Going into the studio we bonded over our passion for chasing that live-in-the-room analog sound that can just reach out of the speakers and grab you by the collar. A lot of sessions I do prioritize presenting a polished, idealized version of the music, which works in some genres, but to really punch someone in the gut with a rock ’n’ roll track you need a continuous arc of energy over the whole take (which can sometimes disappear as soon as you start building comps and nitpicking fills).
I’ve worked with engineer Daniel McNeill (White Denim, the Heavy) a bunch. His enthusiasm in the studio really helps elevate sessions by giving them a fresh, exciting vibe, almost as if you’re writing the song right there! It’s common to feel drained and almost sick of the music after running fifteen-plus takes chasing that one hit on the second bar of the third verse; I’ve endured that workflow pretty often, so it’s refreshing to work in a relaxed environment that asks for and rewards musical risks.
We took it slow, took breaks, letting each take fill the moment. Releasing the stress of trying to “nail it” elicited more inspired performances than if we had put ourselves under the gun. It’s a privilege to work in the studio at that pace, but it’s also really important for a band entering the studio with limited time to do as much pre-production as possible in order to free up physical and mental space.

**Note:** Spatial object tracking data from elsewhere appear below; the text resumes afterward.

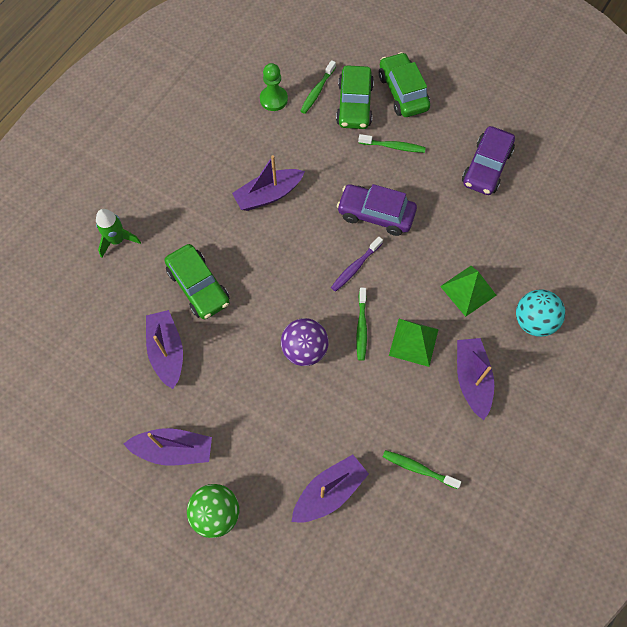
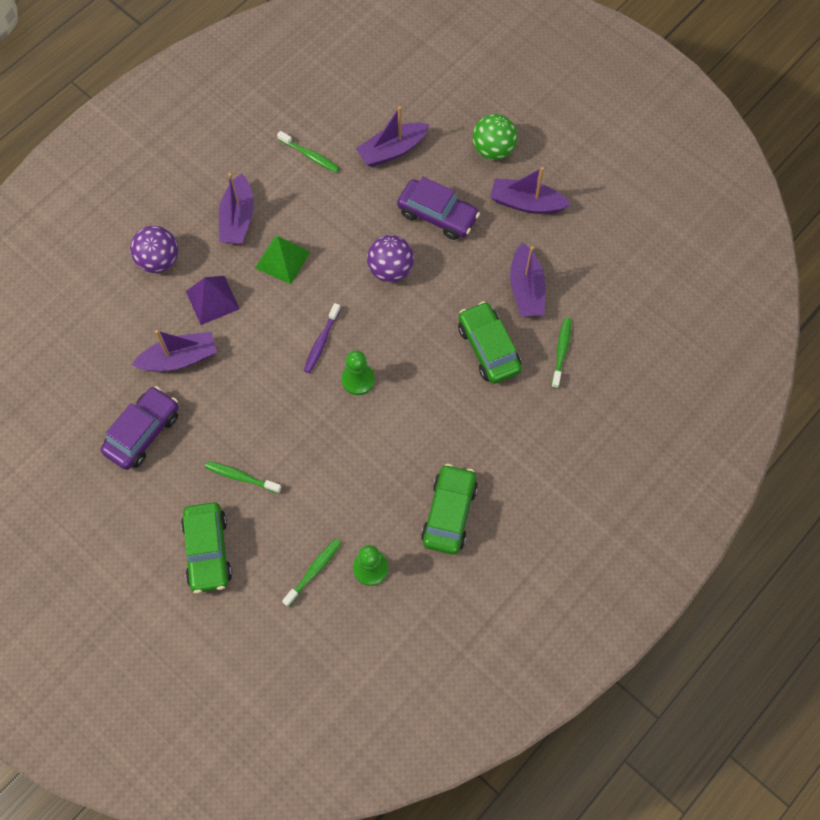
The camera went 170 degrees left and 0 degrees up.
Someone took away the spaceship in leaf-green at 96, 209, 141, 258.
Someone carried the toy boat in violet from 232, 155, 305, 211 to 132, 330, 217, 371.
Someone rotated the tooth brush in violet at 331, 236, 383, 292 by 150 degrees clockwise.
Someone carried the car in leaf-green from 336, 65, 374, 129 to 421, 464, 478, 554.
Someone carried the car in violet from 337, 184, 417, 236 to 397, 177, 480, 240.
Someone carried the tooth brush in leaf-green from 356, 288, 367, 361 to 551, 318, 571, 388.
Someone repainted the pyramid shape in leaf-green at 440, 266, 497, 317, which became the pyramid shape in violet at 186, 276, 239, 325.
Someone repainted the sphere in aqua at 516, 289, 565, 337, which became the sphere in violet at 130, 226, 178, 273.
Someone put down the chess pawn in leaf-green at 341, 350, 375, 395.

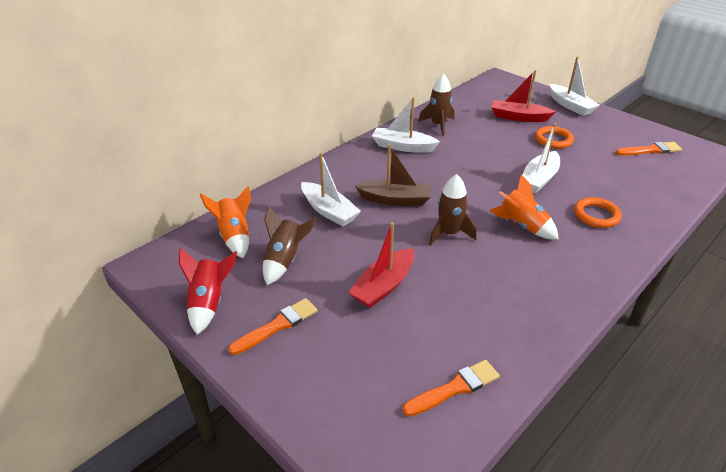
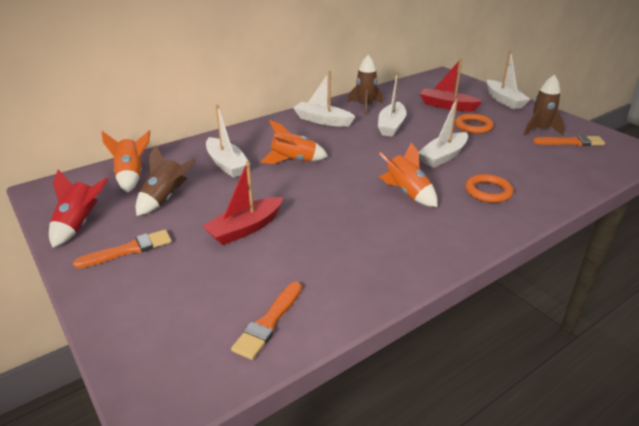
The camera went 10 degrees right and 5 degrees down.
Someone swapped the toy boat in dark brown at 355, 145, 432, 206 for the spaceship in orange-coloured at 260, 120, 328, 164.
Someone rotated the paintbrush in orange-coloured at 402, 360, 500, 417 by 135 degrees clockwise.
Someone carried the spaceship in dark brown from 429, 174, 477, 246 to 524, 75, 565, 135.
Someone put down the toy boat in pure white at 378, 72, 407, 137.

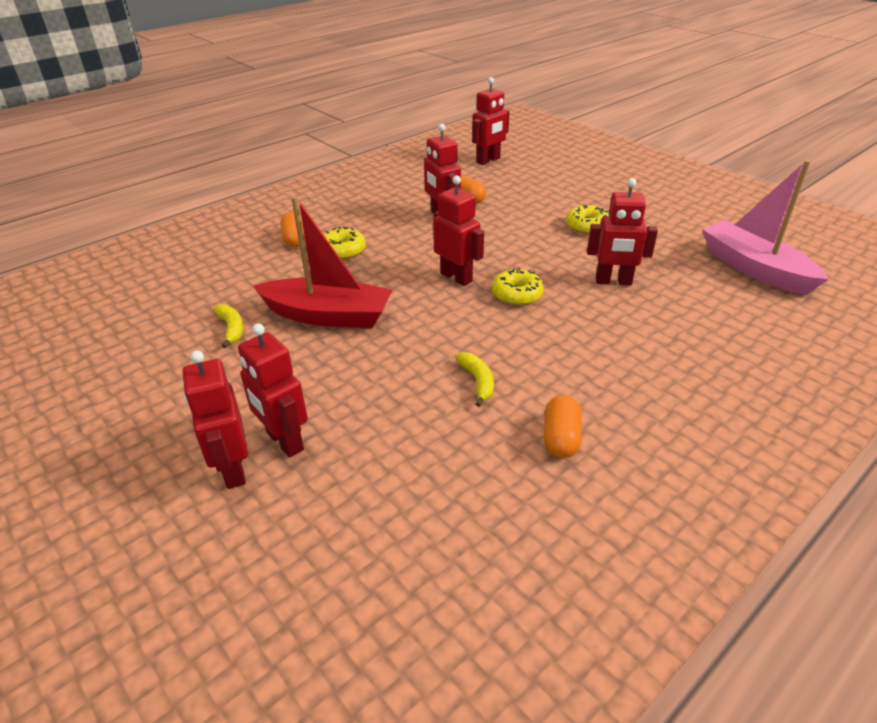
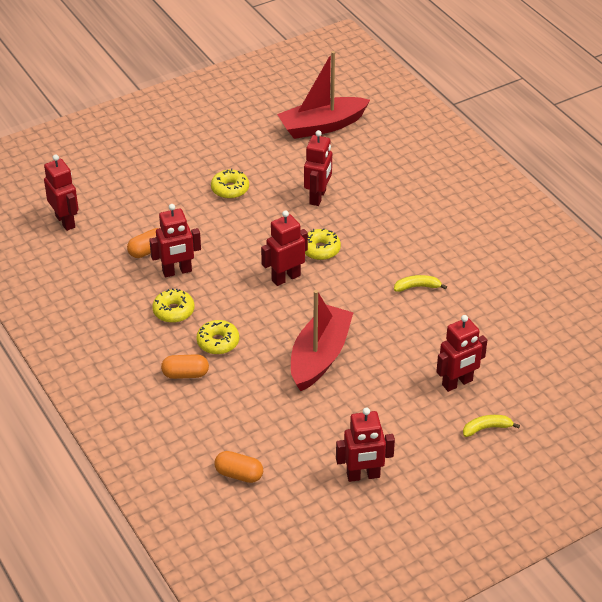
The camera went 80 degrees left and 5 degrees up.
Someone carried the robot in red from 183, 350, 248, 489 to 336, 408, 395, 482.
Someone carried the toy banana in golden from 213, 304, 243, 348 to 463, 415, 520, 437.
Someone carried the pill shape in orange-coloured from 544, 395, 582, 458 to 214, 451, 263, 483.
Someone repainted the toy boat in pink at 702, 160, 829, 295, which became the toy boat in red at 277, 51, 370, 139.
Someone put down the donut in golden at 152, 288, 194, 323.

Once we had some heavy, raw sounding tracks, we relaxed and started messing around with the awesome gear in Daniel’s studio. My favorite trick was the analog vary-speed guitar solo on “Santa Fe.” We slowed the tape machine down to half speed while Nick overdubbed a DI guitar solo through an octave pedal and some tremolo. After bringing the tape machine back to a normal speed and pitch range, the tremolo rate on the guitar unexpectedly doubled, making for what sounded like a coked-out space laser!